Your objective |
Answer these questions using the Keras functional API passage.
(a) What common use case for model nesting does it name?
(b) How many departments does the ticket-routing example set for predictions?
(c) Into what size of vector does the LSTM layer reduce the embedded words of the title?

Selected passage |
● ● ● ● ●
As you can see, the model can be nested: a model can contain sub-models (since a model is just like a layer). A common use case for model nesting is ensembling. For example, here's how to ensemble a set of models into a single model that averages their predictions:

def get_model():
  inputs = keras.Input(shape=(128,))
  outputs = layers.Dense(1)(inputs)
  return keras.Model(inputs, outputs)

model1 = get_model()
model2 = get_model()
model3 = get_model()

inputs = keras.Input(shape=(128,))
y1 = model1(inputs)
y2 = model2(inputs)
y3 = model3(inputs)
outputs = layers.average([y1, y2, y3])
ensemble_model = keras.Model(inputs=inputs, outputs=outputs)

Manipulate complex graph topologies

Models with multiple inputs and outputs

The functional API makes it easy to manipulate multiple inputs and outputs. This cannot be handled with the Sequential API.

For example, if you're building a system for ranking custom issue tickets by priority and routing them to the correct department, then the model will have three inputs:

  • the title of the ticket (text input),
  • the text body of the ticket (text input), and
  • any tags added by the user (categorical input)

This model will have two outputs:

  • the priority score between 0 and 1 (scalar sigmoid output), and
  • the department that should handle the ticket (softmax output over the set of departments).

You can build this model in a few lines with the functional API:

num_tags = 12  # Number of unique issue tags
num_words = 10000  # Size of vocabulary obtained when preprocessing text data
num_departments = 4  # Number of departments for predictions

title_input = keras.Input(shape=(None,), name='title')  # Variable-length sequence of ints
body_input = keras.Input(shape=(None,), name='body')  # Variable-length sequence of ints
tags_input = keras.Input(shape=(num_tags,), name='tags')  # Binary vectors of size `num_tags`

# Embed each word in the title into a 64-dimensional vector
title_features = layers.Embedding(num_words, 64)(title_input)
# Embed each word in the text into a 64-dimensional vector
body_features = layers.Embedding(num_words, 64)(body_input)

# Reduce sequence of embedded words in the title into a single 128-dimensional vector
title_features = layers.LSTM(128)(title_features)
● ● ● ● ●
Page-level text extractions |
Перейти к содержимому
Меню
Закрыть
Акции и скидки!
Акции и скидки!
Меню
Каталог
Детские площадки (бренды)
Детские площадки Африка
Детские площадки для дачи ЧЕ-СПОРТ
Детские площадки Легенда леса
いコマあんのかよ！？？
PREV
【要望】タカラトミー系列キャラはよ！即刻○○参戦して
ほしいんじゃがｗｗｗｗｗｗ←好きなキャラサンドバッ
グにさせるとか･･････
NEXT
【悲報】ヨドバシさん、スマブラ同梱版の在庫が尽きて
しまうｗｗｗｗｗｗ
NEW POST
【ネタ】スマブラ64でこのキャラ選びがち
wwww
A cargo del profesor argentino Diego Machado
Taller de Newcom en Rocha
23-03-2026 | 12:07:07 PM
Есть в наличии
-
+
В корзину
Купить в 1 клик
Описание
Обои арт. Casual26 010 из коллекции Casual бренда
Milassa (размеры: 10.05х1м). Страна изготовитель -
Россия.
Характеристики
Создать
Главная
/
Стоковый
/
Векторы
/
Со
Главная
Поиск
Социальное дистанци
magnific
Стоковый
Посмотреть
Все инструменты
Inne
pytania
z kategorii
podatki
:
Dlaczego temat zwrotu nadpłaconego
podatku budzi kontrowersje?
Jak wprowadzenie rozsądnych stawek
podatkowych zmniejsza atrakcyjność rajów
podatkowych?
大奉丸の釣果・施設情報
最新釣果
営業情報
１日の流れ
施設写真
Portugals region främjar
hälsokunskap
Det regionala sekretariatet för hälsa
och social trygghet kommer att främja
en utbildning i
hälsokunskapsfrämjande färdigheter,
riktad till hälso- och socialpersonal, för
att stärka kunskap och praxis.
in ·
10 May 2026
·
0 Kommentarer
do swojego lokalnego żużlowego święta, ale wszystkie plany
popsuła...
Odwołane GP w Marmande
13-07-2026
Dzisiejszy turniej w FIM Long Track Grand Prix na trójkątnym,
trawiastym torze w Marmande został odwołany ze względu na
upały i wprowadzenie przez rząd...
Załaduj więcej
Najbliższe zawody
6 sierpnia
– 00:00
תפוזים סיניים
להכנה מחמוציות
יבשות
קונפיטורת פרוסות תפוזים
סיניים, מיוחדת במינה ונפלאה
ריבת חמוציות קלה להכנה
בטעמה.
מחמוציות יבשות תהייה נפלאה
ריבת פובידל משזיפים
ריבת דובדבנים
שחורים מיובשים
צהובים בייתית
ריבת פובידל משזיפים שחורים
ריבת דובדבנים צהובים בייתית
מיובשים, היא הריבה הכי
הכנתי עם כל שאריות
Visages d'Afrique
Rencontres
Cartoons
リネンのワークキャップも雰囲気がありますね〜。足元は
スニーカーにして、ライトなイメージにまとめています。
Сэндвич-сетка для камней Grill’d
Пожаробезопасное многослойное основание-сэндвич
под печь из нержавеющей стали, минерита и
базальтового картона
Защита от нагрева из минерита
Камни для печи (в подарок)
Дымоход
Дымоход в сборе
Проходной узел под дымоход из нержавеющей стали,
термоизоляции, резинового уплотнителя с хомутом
● ● ● ● ●
Solution |
(a) Ensembling.
(b) Four.
(c) A single 128-dimensional vector.